Copy the material below exactly, but only from the line with "water tower, 239.09" onward, the final line included.

> DATA RECORDS:

Content starts

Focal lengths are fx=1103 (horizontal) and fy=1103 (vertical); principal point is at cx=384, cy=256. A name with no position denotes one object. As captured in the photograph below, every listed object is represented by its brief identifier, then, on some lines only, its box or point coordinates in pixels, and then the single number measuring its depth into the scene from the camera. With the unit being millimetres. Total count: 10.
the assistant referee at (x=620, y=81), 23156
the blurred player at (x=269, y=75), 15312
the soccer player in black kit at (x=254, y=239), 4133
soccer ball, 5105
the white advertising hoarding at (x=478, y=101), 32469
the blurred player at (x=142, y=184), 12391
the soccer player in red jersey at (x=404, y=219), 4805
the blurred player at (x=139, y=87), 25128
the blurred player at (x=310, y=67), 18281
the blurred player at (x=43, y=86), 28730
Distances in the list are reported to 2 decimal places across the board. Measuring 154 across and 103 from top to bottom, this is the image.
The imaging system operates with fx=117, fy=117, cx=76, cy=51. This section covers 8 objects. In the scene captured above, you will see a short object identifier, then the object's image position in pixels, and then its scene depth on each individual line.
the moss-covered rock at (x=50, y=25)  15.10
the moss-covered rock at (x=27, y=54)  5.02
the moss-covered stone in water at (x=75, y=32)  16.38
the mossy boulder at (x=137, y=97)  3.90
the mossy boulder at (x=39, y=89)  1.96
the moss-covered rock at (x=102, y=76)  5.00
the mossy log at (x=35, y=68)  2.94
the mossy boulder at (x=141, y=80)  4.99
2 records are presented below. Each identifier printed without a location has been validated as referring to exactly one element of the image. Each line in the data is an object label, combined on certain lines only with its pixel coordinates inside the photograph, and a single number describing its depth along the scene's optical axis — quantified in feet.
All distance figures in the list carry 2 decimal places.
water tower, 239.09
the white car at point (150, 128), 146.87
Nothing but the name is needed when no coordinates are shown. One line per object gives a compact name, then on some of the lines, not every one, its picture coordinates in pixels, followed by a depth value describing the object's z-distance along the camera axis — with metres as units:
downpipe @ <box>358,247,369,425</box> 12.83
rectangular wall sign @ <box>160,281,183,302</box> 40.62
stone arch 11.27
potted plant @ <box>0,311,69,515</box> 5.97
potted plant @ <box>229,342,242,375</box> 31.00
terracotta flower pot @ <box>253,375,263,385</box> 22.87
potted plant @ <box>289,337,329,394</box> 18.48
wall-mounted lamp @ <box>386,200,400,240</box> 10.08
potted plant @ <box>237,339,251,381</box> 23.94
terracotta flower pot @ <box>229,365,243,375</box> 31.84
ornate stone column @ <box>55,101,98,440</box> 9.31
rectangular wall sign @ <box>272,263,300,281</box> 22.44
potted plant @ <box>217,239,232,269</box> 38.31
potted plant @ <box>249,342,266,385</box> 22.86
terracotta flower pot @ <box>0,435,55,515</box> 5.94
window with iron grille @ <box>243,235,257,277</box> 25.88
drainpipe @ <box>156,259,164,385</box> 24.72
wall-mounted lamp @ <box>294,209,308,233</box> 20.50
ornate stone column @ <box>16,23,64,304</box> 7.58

Content ends

> EXERCISE RESPONSE:
water tower, 239.09
the white car at point (150, 128), 146.87
Nothing but the name is needed when no coordinates are shown. One line per object gives a compact name, then on some of the lines, not every one, its picture coordinates in pixels, followed by a depth value describing the object's z-distance along the camera axis — with metres as units:
downpipe @ <box>358,247,369,425</box> 12.83
rectangular wall sign @ <box>160,281,183,302</box> 40.62
stone arch 11.27
potted plant @ <box>0,311,69,515</box> 5.97
potted plant @ <box>229,342,242,375</box> 31.00
terracotta flower pot @ <box>253,375,263,385</box> 22.87
potted plant @ <box>289,337,329,394</box> 18.48
wall-mounted lamp @ <box>386,200,400,240</box> 10.08
potted plant @ <box>237,339,251,381</box> 23.94
terracotta flower pot @ <box>229,365,243,375</box> 31.84
ornate stone column @ <box>55,101,98,440</box> 9.31
rectangular wall sign @ <box>272,263,300,281</box> 22.44
potted plant @ <box>217,239,232,269</box> 38.31
potted plant @ <box>249,342,266,385</box> 22.86
terracotta flower pot @ <box>0,435,55,515</box> 5.94
window with iron grille @ <box>243,235,257,277</box> 25.88
drainpipe @ <box>156,259,164,385</box> 24.72
wall-mounted lamp @ <box>294,209,308,233</box> 20.50
ornate stone column @ <box>16,23,64,304</box> 7.58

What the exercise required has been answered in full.